THE PROBLEM
One part of the entries below is wanted: the lines from the one containing "Berbagi Kepedulian, Ratusan" through the one containing "Lakukan Pencarian.". Write those out exactly and nothing else.

SUPPLIED INFORMATION
[Start of Attachment]

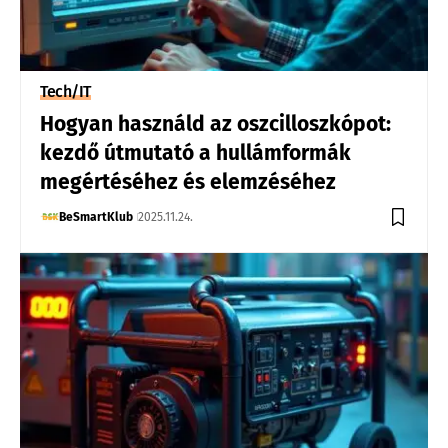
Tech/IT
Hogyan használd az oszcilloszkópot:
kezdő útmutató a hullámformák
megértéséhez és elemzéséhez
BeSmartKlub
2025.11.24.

[End of Attachment]
[Start of Attachment]

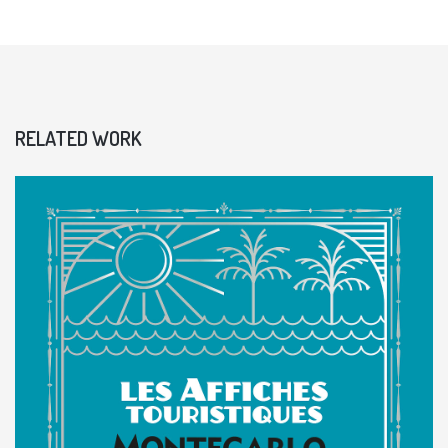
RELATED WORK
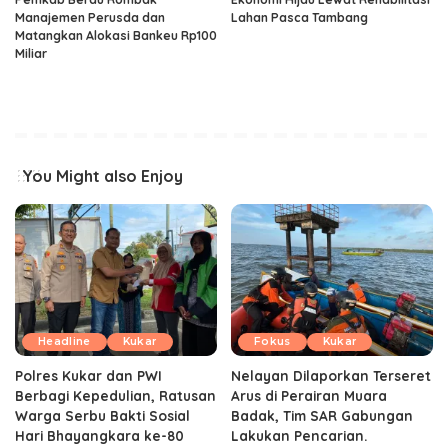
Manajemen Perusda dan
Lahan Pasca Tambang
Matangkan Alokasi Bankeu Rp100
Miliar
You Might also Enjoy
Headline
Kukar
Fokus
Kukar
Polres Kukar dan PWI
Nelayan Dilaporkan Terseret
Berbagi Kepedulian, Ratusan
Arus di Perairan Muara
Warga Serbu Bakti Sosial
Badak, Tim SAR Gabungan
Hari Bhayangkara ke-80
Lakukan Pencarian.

[End of Attachment]
[Start of Attachment]

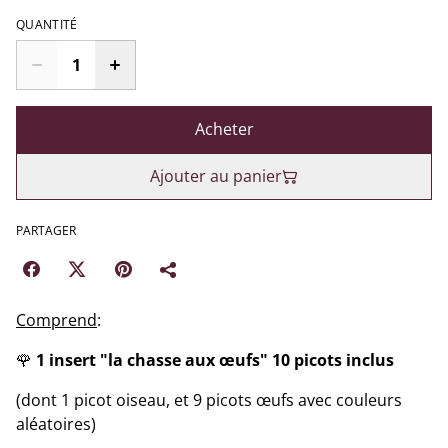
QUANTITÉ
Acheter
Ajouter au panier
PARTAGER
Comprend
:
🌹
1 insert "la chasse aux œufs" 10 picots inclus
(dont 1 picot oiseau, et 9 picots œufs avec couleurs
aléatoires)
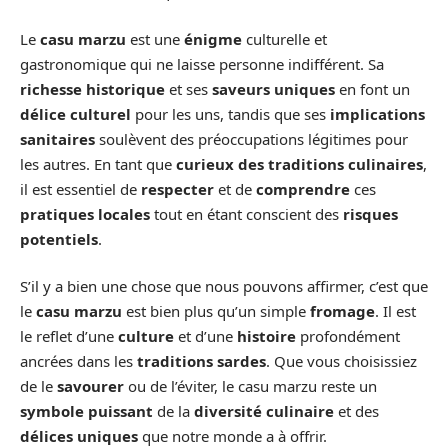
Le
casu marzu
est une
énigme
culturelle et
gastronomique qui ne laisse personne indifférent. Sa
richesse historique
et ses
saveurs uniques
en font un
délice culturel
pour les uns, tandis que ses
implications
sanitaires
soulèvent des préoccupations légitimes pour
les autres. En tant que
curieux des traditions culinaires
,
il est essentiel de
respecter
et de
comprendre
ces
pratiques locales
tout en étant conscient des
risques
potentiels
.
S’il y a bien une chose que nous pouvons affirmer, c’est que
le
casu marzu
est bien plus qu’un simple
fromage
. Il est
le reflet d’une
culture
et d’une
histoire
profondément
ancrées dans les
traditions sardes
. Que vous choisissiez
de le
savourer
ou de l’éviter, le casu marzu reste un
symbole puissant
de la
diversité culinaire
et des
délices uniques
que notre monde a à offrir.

[End of Attachment]

RESPONSE
Berbagi Kepedulian, Ratusan
Arus di Perairan Muara
Warga Serbu Bakti Sosial
Badak, Tim SAR Gabungan
Hari Bhayangkara ke-80
Lakukan Pencarian.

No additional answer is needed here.